WHAT YOU NEED TO DO =>
The answer must be every line below that contains the string "minterms".

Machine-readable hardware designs

====

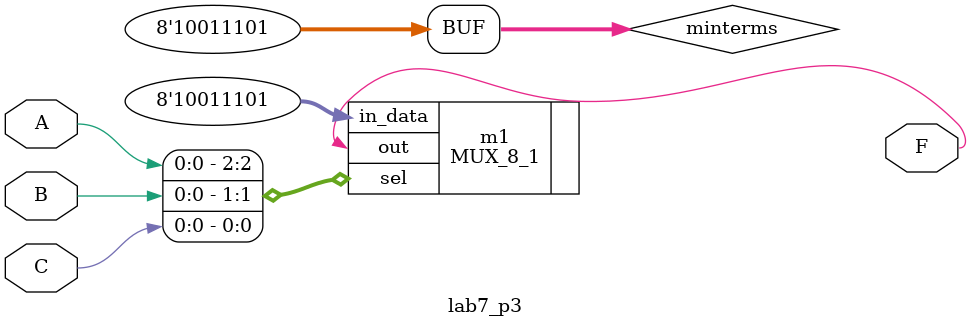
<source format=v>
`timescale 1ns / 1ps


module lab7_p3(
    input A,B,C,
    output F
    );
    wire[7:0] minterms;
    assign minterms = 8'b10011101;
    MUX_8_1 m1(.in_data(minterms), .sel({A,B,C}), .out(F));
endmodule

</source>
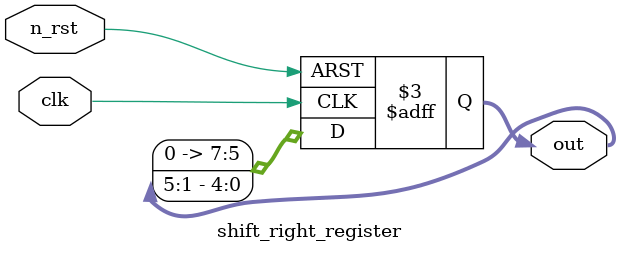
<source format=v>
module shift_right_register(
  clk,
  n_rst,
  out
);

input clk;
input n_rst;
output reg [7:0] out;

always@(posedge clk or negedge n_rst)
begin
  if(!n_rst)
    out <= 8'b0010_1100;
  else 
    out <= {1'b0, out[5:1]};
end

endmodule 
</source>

====

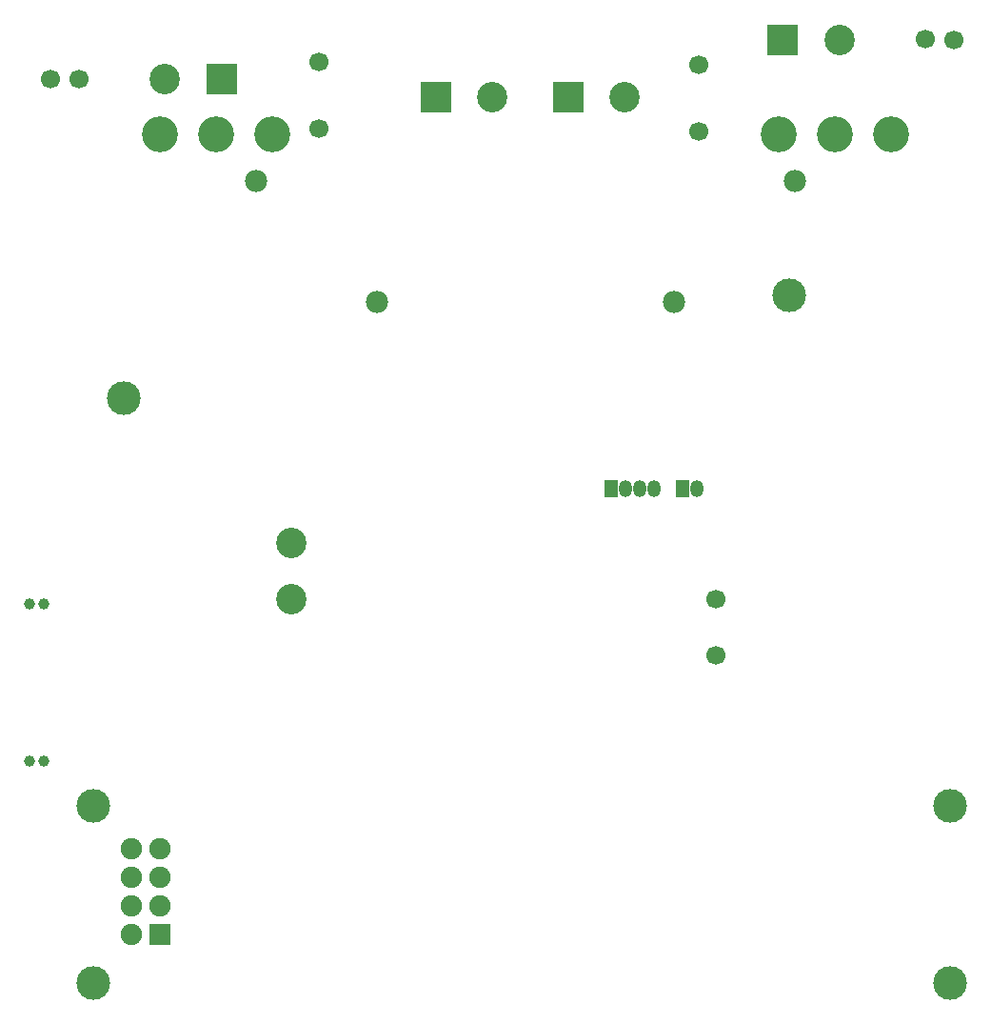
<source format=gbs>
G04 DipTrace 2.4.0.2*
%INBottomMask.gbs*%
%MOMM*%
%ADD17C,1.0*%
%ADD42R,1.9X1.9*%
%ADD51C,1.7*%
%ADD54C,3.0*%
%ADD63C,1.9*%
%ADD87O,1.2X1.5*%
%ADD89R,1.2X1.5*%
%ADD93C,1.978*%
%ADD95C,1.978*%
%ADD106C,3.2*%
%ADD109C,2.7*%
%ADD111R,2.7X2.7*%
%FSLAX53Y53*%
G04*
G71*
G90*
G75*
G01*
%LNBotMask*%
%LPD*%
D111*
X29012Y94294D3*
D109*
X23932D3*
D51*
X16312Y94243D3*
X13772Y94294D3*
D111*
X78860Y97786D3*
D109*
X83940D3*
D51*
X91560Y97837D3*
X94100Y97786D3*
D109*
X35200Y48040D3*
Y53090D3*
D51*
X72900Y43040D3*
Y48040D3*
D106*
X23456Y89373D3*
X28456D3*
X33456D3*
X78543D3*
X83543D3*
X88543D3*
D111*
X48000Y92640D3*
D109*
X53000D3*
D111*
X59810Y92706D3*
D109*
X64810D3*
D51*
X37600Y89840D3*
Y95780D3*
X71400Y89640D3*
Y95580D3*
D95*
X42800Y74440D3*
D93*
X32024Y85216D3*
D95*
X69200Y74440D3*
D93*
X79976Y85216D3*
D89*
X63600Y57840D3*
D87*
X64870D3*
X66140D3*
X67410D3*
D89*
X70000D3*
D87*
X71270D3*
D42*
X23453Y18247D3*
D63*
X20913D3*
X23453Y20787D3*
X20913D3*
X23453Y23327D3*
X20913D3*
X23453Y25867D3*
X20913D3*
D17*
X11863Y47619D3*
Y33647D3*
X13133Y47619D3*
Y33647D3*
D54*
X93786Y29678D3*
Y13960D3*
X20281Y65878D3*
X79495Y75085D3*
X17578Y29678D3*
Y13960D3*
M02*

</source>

====

RESULT =>
    wire[7:0] minterms;
    assign minterms = 8'b10011101;
    MUX_8_1 m1(.in_data(minterms), .sel({A,B,C}), .out(F));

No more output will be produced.